[[ QUOTED PASSAGE open ]]

Materials and methods

Ethical Considerations

The study was approved by the hospital’s Research Ethics Committee (NTUH IRB-201812004RINC) and all methods were performed in accordance with the relevant guidelines and regulations.

Patient population

We retrospectively reviewed the medical records of neck US from January 2011 to December 2018 at National Taiwan University Hospital. First, all patients with a definite diagnosis of HNSCC were initially included in the study. Further, patients without the history of primary curative treatment before US examination, without US-guided CNB, without corresponding cross-section imaging such as MRI and/or CT at the time point of US examination and without subsequent follow up in our hospital after US examination were excluded from our series. Therefore, all patients included in our series were treated HNSCC patients who underwent neck US-guided CNB with corresponding cross-sectional imaging (MRI or CT) and histological tissue diagnosis by US-guided CNB. Necrotic changes in the aspirated neck mass were determined by corresponding MRI and/or CT imaging before US-guided CNB and were radiologically defined as a central area of low attenuation surrounded by an irregular rim of enhancing tissue22. The size of the aspirated neck mass was determined by the long-axis on US measurement. Fibrotic changes in the aspirated neck mass were determined on the basis of the pathologic findings of US-guided CNB tissue block. In our study, all patients in our series received follow-up again 6 months later by routine survey using neck palpation, imaging CT, or MRI to exclude the misdiagnoses of US-guided CNB. The definite diagnoses of LN recurrence were based on the CNB pathologic report or progressive LN during follow up. Furthermore, the TNM stage of HNSCC was determined according to the 2010 criteria of the American Joint Committee on Cancer23.

[[ QUOTED PASSAGE closed ]]

- _WHAT YOU WILL DO_:
1 > Copy the part of the methods section that opens with the words "Ethical Considerations" and closes with "guidelines and regulations.".
2 > Answer these questions from the methods section:
(a) What time span did the reviewed neck US records cover?
(b) How was the size of the aspirated neck mass determined?
(c) Whose criteria were used to determine the TNM stage of HNSCC?
3 > Go on with the methods section, starting right after its last sentence.
The lines that come after the methods section are separate material.

[[ SOURCE INFORMATION open ]]

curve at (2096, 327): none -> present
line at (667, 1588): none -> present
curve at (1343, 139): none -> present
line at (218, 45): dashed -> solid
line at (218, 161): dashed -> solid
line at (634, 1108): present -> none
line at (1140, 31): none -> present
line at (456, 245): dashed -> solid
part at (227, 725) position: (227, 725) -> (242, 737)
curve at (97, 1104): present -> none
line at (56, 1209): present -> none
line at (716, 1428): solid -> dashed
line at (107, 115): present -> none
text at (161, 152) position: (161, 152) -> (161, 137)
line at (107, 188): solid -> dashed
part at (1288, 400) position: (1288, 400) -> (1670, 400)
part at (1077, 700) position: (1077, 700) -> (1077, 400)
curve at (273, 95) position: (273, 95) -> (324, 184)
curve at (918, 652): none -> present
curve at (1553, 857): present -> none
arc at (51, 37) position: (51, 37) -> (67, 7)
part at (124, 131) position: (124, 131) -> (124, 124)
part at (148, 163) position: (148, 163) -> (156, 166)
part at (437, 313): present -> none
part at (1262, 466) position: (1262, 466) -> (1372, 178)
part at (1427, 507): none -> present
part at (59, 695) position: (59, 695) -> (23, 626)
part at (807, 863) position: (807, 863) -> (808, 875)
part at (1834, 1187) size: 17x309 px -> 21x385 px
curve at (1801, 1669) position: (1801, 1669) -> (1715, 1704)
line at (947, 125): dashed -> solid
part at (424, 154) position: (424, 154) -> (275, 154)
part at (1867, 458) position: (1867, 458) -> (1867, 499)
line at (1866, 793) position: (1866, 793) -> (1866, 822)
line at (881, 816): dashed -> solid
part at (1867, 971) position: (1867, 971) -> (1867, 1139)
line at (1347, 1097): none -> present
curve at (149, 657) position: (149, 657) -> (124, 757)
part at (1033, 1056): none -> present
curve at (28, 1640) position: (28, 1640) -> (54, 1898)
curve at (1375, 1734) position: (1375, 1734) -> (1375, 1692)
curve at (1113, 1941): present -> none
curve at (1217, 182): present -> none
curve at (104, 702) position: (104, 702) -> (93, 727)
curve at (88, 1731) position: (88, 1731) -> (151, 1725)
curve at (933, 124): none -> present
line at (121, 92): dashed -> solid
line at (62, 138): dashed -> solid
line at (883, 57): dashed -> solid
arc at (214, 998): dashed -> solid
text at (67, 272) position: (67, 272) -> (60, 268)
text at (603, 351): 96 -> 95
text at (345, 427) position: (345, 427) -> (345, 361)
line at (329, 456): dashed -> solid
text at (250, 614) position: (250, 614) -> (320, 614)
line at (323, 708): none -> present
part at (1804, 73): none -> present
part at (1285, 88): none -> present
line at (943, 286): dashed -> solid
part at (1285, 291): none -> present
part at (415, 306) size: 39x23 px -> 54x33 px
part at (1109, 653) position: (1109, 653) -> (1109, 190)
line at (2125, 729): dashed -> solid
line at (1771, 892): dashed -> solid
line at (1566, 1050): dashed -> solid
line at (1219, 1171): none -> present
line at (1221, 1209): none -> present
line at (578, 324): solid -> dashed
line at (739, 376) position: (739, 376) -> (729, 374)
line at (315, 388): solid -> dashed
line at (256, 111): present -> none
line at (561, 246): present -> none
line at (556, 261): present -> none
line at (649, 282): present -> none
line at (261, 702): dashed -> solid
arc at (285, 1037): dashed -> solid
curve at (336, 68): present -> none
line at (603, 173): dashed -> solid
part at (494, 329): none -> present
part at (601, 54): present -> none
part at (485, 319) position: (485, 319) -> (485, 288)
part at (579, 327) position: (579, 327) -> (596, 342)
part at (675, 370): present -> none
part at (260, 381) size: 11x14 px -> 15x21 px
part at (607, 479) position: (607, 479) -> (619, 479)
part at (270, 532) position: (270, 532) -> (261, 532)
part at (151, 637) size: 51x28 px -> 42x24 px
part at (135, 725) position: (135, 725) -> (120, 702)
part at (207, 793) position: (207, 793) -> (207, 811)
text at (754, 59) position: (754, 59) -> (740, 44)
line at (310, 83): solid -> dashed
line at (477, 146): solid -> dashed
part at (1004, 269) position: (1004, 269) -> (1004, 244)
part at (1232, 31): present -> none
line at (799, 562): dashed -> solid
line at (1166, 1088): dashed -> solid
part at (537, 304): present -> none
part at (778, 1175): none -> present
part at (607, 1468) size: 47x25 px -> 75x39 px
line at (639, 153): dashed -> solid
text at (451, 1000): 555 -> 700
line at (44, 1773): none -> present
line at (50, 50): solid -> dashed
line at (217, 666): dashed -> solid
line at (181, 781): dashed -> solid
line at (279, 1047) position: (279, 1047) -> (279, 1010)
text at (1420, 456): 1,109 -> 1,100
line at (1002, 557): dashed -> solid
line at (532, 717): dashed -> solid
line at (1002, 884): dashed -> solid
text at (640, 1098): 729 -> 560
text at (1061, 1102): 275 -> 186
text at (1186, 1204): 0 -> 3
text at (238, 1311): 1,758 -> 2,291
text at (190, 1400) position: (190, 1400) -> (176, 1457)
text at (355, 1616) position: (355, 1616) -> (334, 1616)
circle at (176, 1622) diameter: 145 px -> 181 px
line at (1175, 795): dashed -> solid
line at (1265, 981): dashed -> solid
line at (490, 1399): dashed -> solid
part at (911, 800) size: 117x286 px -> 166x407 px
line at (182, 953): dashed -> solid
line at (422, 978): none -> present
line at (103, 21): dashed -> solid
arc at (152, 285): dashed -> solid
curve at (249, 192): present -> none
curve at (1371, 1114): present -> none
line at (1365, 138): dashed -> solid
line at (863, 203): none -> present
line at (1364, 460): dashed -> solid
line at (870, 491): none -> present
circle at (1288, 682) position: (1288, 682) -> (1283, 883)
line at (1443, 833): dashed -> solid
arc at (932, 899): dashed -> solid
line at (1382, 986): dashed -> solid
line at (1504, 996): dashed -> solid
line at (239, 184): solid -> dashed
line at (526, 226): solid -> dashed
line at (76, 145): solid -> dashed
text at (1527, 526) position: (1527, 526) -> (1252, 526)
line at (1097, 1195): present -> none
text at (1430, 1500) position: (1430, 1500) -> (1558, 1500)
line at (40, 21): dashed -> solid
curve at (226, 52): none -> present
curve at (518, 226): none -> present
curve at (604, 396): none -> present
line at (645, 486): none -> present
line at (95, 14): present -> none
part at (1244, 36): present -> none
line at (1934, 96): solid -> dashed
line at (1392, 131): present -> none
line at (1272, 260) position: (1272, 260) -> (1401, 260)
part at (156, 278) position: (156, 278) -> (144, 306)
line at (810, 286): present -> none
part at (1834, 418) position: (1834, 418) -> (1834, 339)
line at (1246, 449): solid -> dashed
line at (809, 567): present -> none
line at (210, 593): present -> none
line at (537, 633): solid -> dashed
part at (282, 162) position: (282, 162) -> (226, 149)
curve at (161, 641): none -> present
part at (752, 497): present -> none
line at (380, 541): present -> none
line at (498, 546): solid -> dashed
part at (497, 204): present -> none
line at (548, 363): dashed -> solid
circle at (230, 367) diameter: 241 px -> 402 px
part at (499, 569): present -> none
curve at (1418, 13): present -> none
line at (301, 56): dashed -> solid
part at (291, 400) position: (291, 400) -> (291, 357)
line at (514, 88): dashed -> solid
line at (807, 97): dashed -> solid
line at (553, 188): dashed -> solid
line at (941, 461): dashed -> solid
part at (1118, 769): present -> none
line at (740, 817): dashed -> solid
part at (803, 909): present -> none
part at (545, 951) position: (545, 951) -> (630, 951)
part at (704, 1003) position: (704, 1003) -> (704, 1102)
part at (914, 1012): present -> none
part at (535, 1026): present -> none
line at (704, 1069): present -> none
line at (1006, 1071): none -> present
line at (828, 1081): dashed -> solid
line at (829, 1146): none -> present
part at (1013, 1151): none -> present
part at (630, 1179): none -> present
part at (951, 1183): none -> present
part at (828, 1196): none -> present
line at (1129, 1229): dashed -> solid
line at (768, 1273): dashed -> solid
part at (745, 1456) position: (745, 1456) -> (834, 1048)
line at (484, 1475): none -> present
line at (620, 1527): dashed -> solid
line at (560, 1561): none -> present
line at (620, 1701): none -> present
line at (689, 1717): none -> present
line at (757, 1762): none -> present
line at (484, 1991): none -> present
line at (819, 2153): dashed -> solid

[[ SOURCE INFORMATION closed ]]

- _RESULTS OF THE EXERCISE_:
1 >
Ethical Considerations

The study was approved by the hospital’s Research Ethics Committee (NTUH IRB-201812004RINC) and all methods were performed in accordance with the relevant guidelines and regulations.

2 >
(a) January 2011 to December 2018.
(b) By the long-axis on US measurement.
(c) The 2010 criteria of the American Joint Committee on Cancer.

3 >
Procedures of US examination and US-guided CNB

Head and neck US was performed (Toshiba Aplio SSA790 diagnostic US system, Tochigi-ken, Japan or Hitachi HI VISION Avius®, Soto-kanda, Chiyoda-ku, Tokyo, Japan) with a 12-MHz linear array transducer. After obtaining informed consent from the patients, US-guided CNB was carried out. CNB was performed using the free-hand technique with an 18-gauge core-needle (Temno Evolution™ Biopsy Devices, Cardinal Health Inc., Dublin, CA, USA) under local anesthesia, as previously described1.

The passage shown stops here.